Source extract —
RUSH: The Politico has a story out of Iowa: “Republican Sounds Alarm over American Decline — Republican activists in this key presidential state have a dark, foreboding feeling that America is in decline. They believe the nation is hurtling in the wrong direction and, worse, on the brink of losing its unique place in the world. That sentiment is hardly new to American politics, but it’s one that’s been reanimated by the presidency of Barack Obama. Some see him as hostile to the notion of American exceptionalism. Others simply don’t believe he’s an American at all.
“Together, it’s fueling the rise of an emerging debate on the right that could overshadow the traditional focus on social and fiscal issues and create an opening for a candidate who can speak to a still inchoate but clearly volatile element that is roiling the conservative grassroots. It’s not that culture wars and tax revolts are about to be displaced in GOP presidential politics … Rather, the very issues that have typically energized GOP primary voters — such as abortion, faith, gay marriage, debt, military power — are being subsumed into a larger debate about a country in decline.” They’re not separable! This is Jonathan Martin writing the story.

Records supplied —
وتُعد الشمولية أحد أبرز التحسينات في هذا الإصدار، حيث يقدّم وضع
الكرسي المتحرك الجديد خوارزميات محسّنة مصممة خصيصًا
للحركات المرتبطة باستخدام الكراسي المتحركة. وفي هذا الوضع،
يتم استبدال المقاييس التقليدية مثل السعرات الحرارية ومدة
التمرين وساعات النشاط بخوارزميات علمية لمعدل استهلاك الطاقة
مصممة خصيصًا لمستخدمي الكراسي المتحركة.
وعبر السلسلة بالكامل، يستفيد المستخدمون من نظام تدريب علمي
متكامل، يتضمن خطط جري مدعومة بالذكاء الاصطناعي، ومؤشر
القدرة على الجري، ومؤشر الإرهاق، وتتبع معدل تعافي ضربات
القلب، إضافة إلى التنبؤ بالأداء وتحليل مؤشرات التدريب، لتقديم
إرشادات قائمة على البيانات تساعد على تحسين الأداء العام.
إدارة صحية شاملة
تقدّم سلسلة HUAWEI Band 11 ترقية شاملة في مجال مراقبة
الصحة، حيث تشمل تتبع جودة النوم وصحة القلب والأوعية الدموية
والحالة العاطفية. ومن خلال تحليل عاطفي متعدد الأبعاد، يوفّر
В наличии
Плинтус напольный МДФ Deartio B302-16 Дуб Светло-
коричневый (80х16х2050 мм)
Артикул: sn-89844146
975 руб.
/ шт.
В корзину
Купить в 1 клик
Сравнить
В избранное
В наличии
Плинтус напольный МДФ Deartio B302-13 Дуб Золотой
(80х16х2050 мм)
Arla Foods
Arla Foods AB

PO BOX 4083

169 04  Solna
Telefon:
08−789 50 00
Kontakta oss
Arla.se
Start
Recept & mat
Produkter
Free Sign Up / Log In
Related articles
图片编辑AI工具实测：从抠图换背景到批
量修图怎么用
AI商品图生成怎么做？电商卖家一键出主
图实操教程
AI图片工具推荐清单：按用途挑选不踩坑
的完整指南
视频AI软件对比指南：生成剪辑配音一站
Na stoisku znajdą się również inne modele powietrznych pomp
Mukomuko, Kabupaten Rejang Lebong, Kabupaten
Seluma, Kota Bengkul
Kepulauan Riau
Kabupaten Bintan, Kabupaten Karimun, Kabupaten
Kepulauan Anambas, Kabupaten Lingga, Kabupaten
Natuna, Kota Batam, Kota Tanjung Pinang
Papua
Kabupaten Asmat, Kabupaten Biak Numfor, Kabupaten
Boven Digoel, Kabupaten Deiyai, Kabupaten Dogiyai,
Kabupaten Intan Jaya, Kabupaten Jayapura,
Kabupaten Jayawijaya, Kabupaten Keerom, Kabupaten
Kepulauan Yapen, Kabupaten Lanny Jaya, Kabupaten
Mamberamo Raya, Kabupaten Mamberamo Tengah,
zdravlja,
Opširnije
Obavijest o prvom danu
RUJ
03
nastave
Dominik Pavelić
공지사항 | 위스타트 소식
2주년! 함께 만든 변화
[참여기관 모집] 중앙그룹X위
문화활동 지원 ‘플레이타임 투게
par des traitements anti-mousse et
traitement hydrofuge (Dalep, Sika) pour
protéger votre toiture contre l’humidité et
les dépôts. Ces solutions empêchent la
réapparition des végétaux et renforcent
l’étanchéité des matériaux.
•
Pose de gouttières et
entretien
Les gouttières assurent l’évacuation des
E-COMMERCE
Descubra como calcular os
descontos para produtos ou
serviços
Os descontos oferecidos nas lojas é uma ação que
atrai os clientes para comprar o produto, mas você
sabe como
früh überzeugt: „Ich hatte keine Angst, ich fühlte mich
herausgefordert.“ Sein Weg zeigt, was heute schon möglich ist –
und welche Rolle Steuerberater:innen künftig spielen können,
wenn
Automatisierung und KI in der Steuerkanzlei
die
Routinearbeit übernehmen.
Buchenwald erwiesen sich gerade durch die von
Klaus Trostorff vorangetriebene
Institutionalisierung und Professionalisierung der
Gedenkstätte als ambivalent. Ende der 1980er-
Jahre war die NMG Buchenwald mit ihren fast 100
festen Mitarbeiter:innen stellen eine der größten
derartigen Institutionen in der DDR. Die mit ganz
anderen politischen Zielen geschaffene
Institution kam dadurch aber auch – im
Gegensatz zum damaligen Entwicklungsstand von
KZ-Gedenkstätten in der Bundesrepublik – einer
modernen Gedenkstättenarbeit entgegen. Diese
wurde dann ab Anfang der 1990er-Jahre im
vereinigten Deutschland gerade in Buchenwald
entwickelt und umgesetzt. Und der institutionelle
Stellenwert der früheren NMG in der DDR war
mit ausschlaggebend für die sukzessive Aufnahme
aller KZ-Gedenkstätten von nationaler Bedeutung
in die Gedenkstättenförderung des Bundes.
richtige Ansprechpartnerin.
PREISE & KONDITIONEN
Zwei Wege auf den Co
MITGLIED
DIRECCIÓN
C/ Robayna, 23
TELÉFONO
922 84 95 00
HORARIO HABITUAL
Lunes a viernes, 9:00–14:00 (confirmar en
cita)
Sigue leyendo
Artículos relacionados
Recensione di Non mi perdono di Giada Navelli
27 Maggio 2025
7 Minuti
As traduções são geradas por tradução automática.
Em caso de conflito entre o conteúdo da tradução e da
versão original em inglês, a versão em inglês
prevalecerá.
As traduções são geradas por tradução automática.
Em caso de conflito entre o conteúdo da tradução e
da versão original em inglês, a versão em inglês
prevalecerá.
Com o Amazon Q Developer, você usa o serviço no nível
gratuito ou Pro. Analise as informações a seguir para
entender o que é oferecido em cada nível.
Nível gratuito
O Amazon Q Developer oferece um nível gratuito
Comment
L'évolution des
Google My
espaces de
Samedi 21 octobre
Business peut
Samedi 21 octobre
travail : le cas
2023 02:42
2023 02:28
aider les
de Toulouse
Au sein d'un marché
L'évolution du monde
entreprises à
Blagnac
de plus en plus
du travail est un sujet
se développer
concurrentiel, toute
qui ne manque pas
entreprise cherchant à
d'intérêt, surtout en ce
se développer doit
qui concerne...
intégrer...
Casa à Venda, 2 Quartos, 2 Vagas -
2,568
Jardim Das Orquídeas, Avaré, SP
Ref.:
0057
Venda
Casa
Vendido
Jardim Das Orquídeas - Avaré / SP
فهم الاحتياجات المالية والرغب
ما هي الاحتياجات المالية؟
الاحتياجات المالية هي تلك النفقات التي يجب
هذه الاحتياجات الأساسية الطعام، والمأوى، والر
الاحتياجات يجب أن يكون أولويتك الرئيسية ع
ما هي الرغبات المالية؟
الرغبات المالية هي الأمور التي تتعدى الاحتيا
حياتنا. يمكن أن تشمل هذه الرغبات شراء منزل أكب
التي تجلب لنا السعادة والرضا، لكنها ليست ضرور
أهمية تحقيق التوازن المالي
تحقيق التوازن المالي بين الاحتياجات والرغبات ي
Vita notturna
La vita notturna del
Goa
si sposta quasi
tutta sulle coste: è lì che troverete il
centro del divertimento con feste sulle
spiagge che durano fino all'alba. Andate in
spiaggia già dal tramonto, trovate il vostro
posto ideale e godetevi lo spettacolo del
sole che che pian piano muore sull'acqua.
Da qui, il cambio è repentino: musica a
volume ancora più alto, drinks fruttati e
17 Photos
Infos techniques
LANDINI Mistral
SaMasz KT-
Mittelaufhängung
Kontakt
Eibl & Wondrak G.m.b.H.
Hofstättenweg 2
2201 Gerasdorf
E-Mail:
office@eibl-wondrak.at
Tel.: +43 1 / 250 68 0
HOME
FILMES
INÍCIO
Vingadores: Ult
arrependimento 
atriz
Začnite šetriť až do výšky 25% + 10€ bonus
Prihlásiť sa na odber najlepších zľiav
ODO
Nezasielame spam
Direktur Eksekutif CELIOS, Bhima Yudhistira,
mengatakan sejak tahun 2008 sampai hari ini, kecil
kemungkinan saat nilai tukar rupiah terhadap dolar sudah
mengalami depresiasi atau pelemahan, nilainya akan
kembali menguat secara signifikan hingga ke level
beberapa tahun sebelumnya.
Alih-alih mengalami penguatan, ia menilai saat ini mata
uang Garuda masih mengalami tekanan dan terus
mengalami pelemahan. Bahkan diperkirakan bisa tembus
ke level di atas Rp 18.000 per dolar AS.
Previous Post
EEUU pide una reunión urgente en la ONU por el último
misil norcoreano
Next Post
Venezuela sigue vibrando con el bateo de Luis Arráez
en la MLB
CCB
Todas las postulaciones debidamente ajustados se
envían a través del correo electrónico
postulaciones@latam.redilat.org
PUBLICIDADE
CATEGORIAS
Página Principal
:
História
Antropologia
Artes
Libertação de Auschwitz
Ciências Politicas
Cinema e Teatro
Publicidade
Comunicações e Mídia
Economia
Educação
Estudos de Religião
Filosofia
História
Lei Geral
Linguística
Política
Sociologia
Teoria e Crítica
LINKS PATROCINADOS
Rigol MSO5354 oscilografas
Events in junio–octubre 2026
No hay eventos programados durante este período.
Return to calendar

List of tasks —
• 1. In the Iowa Republicans transcript, who is named as the writer of the Politico story?
• 2. Carry on the Iowa Republicans transcript from where it stops.
The listing has no connection to the Iowa Republicans transcript above.

Results —
• 1. Jonathan Martin

• 2.
I would submit that all of these… This is another attack on the “social issues.” Republicans have gotta just forget this social stuff. Oh! Speaking of that — speaking of that — let me proffer a theorem. I have shared with you on some occasions one of my first ever big-time dinner parties in the Hamptons in the early nineties when, after dinner, I was approached by a well-known, wealthy moderate Republican financier, fundraiser, big time contributor. On the deck of this large house in the Hamptons after dinner, he comes up and pokes me in the chest and says, “What are you going to do about the Christians? They’re killing us! This abortion business is killing us. We’re never gonna be able to win elections.”
I said, “What do you want me to do about it?”
“Well, yeah, they listen to you. That’s who listens to you, isn’t it? The Christians, the pro-lifers?”
I said, “Well, I don’t know that all of them do, but I’ll tell you, I don’t think you guys can win elections without ’em. They’re 24 million votes.”
“Well, you gotta do something about it.”
“Well, what?”
“Well, we just can’t keep it up! I mean, my wife is nagging me. All of our wives are nagging us about this. They don’t want to go conventions with these hayseeds that show up from the South who are part of this belief system.”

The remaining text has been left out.